Theater Outreach Coordinator Nicole Eschen is a professor of Theater and English at UCLA and California State University Northridge, She earned her Ph.D. in Theater and Performance Studies at UCLA. Her dissertation, “Performing the Past: Theatrical Revisions of Cold War Culture,” focuses on contemporary U.S. theater that references, recreates, and re-imagines the 1940s and 1950s, with a particular focus on the performance of gender and sexuality. She is currently serving as the Conference Coordination Representative for the Women and Theater Program of the Association for Theater in Higher Education and as a member of the Los Angeles Theater Jury for the GLAAD Media Awards.
Living Room Fundraiser Coordinator Pamela Hart, a former journalist, is writer-in-residence at the Katonah Museum of Art, Katonah, NY, where she directs a visual literacy program called Thinking Through Art: Young Artists & Writers. She was the inaugural poetry fellow in 2011 at the SUNY Purchase College Writers Center. Her chapbook, The End of the Body, was published in 2006 by Toadlily Press and her poetry has been nominated for a Pushcart Prize and has appeared in such journals as Kalliope, BigCityLit.Com, The Cortland Review, Rattapallax and others. She’s currently completing a manuscript, Penelope at the Shooting Range. She has been an AWWP mentor since 2010.

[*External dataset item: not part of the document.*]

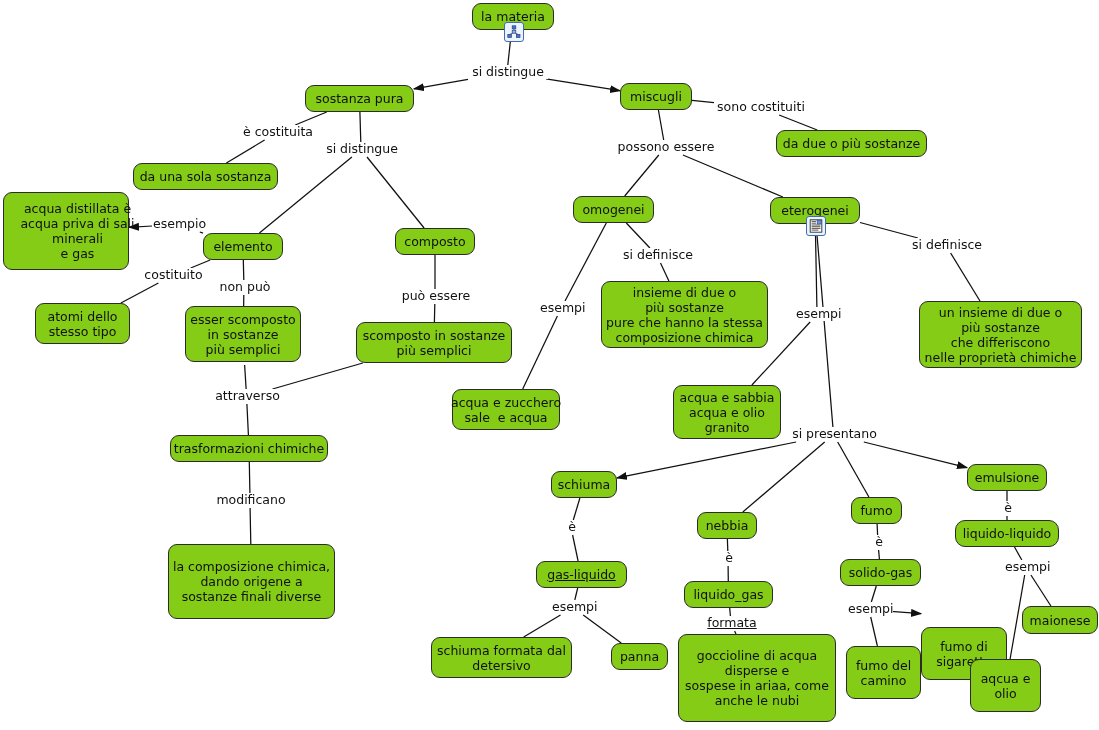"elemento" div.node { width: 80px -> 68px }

mahnaz-rezaie Dari Workshop facilitator Mahnaz Rezaie graduated from Middlebury College in 2013 with a Bachelor’s Degree in International Studies and Film Studies. Originally from Afghanistan, Mahnaz’s family fled to Iran during the Taliban regime when she was nine years old. After the Taliban left, she returned to Afghanistan and in 2009 moved to the United States to attend Middlebury College in Vermont. Mahnaz is a writer, filmmaker, and photographer. Currently, she works as a Dari mentor and facilitator for AWWP’s Dari Workshop.

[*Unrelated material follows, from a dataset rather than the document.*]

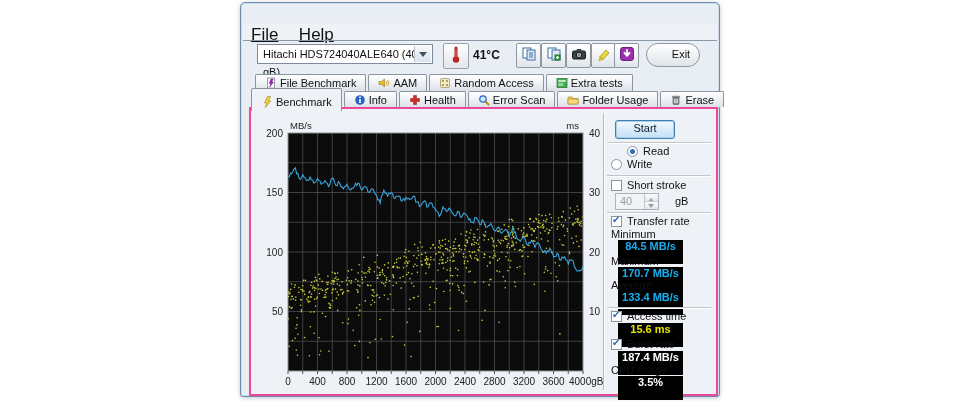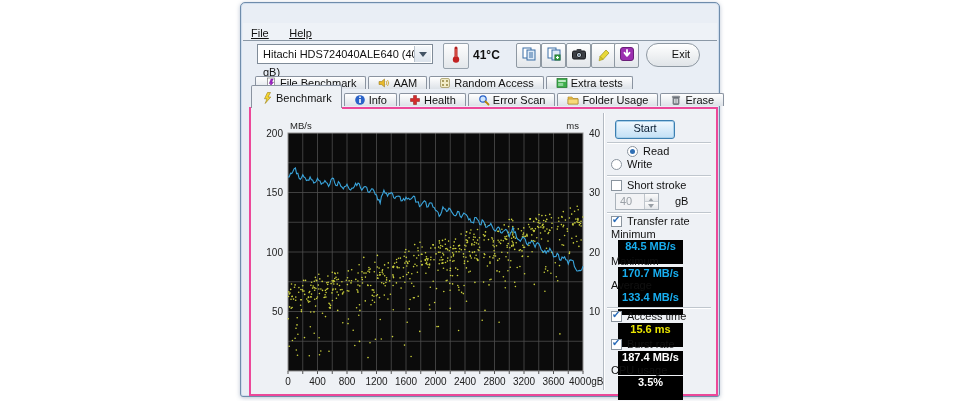"File" .menuitem { font-size: 11px -> 17px }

Intern Stephanie C. Prato, Adjunct Board Member and Board Secretary, is a senior pursuing a B.A. in English Literature and a double minor in Gender Studies and Classics at Sweet Briar College. She is involved in the Honors Program and is currently researching and writing a senior honors thesis. This summer she studied abroad at Oxford University. She currently resides in a New York City suburb.
Intern Gabi Cortez just graduated from Lexington High School and will be attending Colby College in the fall of 2012. In high school she was a member of the National Honor Society, the treasurer of Best Buddies, and the president of the Student Ambassadors Club. In college she plans to study anthropology and government with a minor in cinema studies. She loves directing documentary films and hearing the stories of people all around the world. She lives with her parents and sister in Lexington, Massachusetts.

 

AWWP Founder

Masha Hamilton is the author of four novels and the founder of two world literacy projects, the Camel Book Drive (2007) and AWWP (2009). A Brown University graduate, she teaches at writing workshops around the U.S. and has also taught in Afghanistan. Her novels have been translated into Italian, Dutch, and Mandarin Chinese. As a journalist, she spent five years based in the Middle East for the Associated Press, followed by another five years in Moscow, Russia, where she reported for the Los Angeles Times and NBC-Mutual Radio and wrote a monthly column, “Postcards from Moscow.”